Available data:
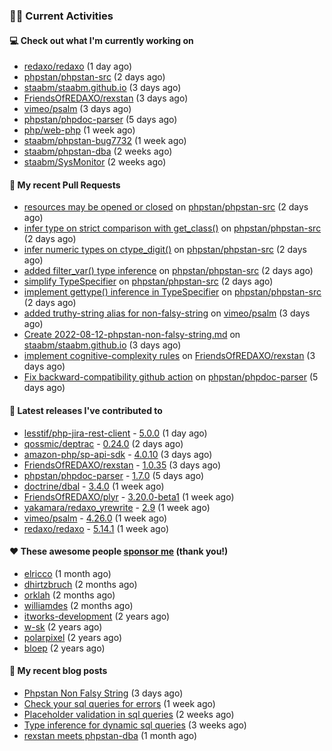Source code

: ### 👨‍💻 Current Activities


#### 💻 Check out what I'm currently working on

- [redaxo/redaxo](https://github.com/redaxo/redaxo) (1 day ago)
- [phpstan/phpstan-src](https://github.com/phpstan/phpstan-src) (2 days ago)
- [staabm/staabm.github.io](https://github.com/staabm/staabm.github.io) (3 days ago)
- [FriendsOfREDAXO/rexstan](https://github.com/FriendsOfREDAXO/rexstan) (3 days ago)
- [vimeo/psalm](https://github.com/vimeo/psalm) (3 days ago)
- [phpstan/phpdoc-parser](https://github.com/phpstan/phpdoc-parser) (5 days ago)
- [php/web-php](https://github.com/php/web-php) (1 week ago)
- [staabm/phpstan-bug7732](https://github.com/staabm/phpstan-bug7732) (1 week ago)
- [staabm/phpstan-dba](https://github.com/staabm/phpstan-dba) (2 weeks ago)
- [staabm/SysMonitor](https://github.com/staabm/SysMonitor) (2 weeks ago)


#### 🔨 My recent Pull Requests

- [resources may be opened or closed](https://github.com/phpstan/phpstan-src/pull/1617) on [phpstan/phpstan-src](https://github.com/phpstan/phpstan-src) (2 days ago)
- [infer type on strict comparison with get_class()](https://github.com/phpstan/phpstan-src/pull/1616) on [phpstan/phpstan-src](https://github.com/phpstan/phpstan-src) (2 days ago)
- [infer numeric types on ctype_digit()](https://github.com/phpstan/phpstan-src/pull/1615) on [phpstan/phpstan-src](https://github.com/phpstan/phpstan-src) (2 days ago)
- [added filter_var() type inference](https://github.com/phpstan/phpstan-src/pull/1614) on [phpstan/phpstan-src](https://github.com/phpstan/phpstan-src) (2 days ago)
- [simplify TypeSpecifier](https://github.com/phpstan/phpstan-src/pull/1613) on [phpstan/phpstan-src](https://github.com/phpstan/phpstan-src) (2 days ago)
- [implement gettype() inference in TypeSpecifier](https://github.com/phpstan/phpstan-src/pull/1611) on [phpstan/phpstan-src](https://github.com/phpstan/phpstan-src) (2 days ago)
- [added truthy-string alias for non-falsy-string](https://github.com/vimeo/psalm/pull/8400) on [vimeo/psalm](https://github.com/vimeo/psalm) (3 days ago)
- [Create 2022-08-12-phpstan-non-falsy-string.md](https://github.com/staabm/staabm.github.io/pull/32) on [staabm/staabm.github.io](https://github.com/staabm/staabm.github.io) (3 days ago)
- [implement cognitive-complexity rules](https://github.com/FriendsOfREDAXO/rexstan/pull/88) on [FriendsOfREDAXO/rexstan](https://github.com/FriendsOfREDAXO/rexstan) (3 days ago)
- [Fix backward-compatibility github action](https://github.com/phpstan/phpdoc-parser/pull/144) on [phpstan/phpdoc-parser](https://github.com/phpstan/phpdoc-parser) (5 days ago)


#### 🔭 Latest releases I've contributed to

- [lesstif/php-jira-rest-client](https://github.com/lesstif/php-jira-rest-client) - [5.0.0](https://github.com/lesstif/php-jira-rest-client/releases/tag/5.0.0) (1 day ago)
- [qossmic/deptrac](https://github.com/qossmic/deptrac) - [0.24.0](https://github.com/qossmic/deptrac/releases/tag/0.24.0) (2 days ago)
- [amazon-php/sp-api-sdk](https://github.com/amazon-php/sp-api-sdk) - [4.0.10](https://github.com/amazon-php/sp-api-sdk/releases/tag/4.0.10) (3 days ago)
- [FriendsOfREDAXO/rexstan](https://github.com/FriendsOfREDAXO/rexstan) - [1.0.35](https://github.com/FriendsOfREDAXO/rexstan/releases/tag/1.0.35) (3 days ago)
- [phpstan/phpdoc-parser](https://github.com/phpstan/phpdoc-parser) - [1.7.0](https://github.com/phpstan/phpdoc-parser/releases/tag/1.7.0) (5 days ago)
- [doctrine/dbal](https://github.com/doctrine/dbal) - [3.4.0](https://github.com/doctrine/dbal/releases/tag/3.4.0) (1 week ago)
- [FriendsOfREDAXO/plyr](https://github.com/FriendsOfREDAXO/plyr) - [3.20.0-beta1](https://github.com/FriendsOfREDAXO/plyr/releases/tag/3.20.0-beta1) (1 week ago)
- [yakamara/redaxo_yrewrite](https://github.com/yakamara/redaxo_yrewrite) - [2.9](https://github.com/yakamara/redaxo_yrewrite/releases/tag/2.9) (1 week ago)
- [vimeo/psalm](https://github.com/vimeo/psalm) - [4.26.0](https://github.com/vimeo/psalm/releases/tag/4.26.0) (1 week ago)
- [redaxo/redaxo](https://github.com/redaxo/redaxo) - [5.14.1](https://github.com/redaxo/redaxo/releases/tag/5.14.1) (1 week ago)


#### ❤️ These awesome people [sponsor me](https://github.com/sponsors/staabm) (thank you!)

- [elricco](https://github.com/elricco) (1 month ago)
- [dhirtzbruch](https://github.com/dhirtzbruch) (2 months ago)
- [orklah](https://github.com/orklah) (2 months ago)
- [williamdes](https://github.com/williamdes) (2 months ago)
- [itworks-development](https://github.com/itworks-development) (2 years ago)
- [w-sk](https://github.com/w-sk) (2 years ago)
- [polarpixel](https://github.com/polarpixel) (2 years ago)
- [bloep](https://github.com/bloep) (2 years ago)

#### 📜 My recent blog posts

- [Phpstan Non Falsy String](https://staabm.github.io/2022/08/11/phpstan-non-falsy-string.html) (3 days ago)
- [Check your sql queries for errors](https://staabm.github.io/2022/08/05/phpstan-dba-syntax-error-detection.html) (1 week ago)
- [Placeholder validation in sql queries](https://staabm.github.io/2022/07/30/phpstan-dba-placeholder-validation.html) (2 weeks ago)
- [Type inference for dynamic sql queries](https://staabm.github.io/2022/07/23/phpstan-dba-inference-placeholder.html) (3 weeks ago)
- [rexstan meets phpstan-dba](https://staabm.github.io/2022/07/12/rexstan-meets-phpstan-dba.html) (1 month ago)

Task goal: All that is needed is the exact run of lines above from the line containing "### 👨‍💻 Current Activities" through the line containing "- [php/web-php](https://github.com/php/web-php) (1", both of them included.

Your solution:
: ### 👨‍💻 Current Activities


#### 💻 Check out what I'm currently working on

- [redaxo/redaxo](https://github.com/redaxo/redaxo) (1 day ago)
- [phpstan/phpstan-src](https://github.com/phpstan/phpstan-src) (2 days ago)
- [staabm/staabm.github.io](https://github.com/staabm/staabm.github.io) (3 days ago)
- [FriendsOfREDAXO/rexstan](https://github.com/FriendsOfREDAXO/rexstan) (3 days ago)
- [vimeo/psalm](https://github.com/vimeo/psalm) (3 days ago)
- [phpstan/phpdoc-parser](https://github.com/phpstan/phpdoc-parser) (5 days ago)
- [php/web-php](https://github.com/php/web-php) (1 week ago)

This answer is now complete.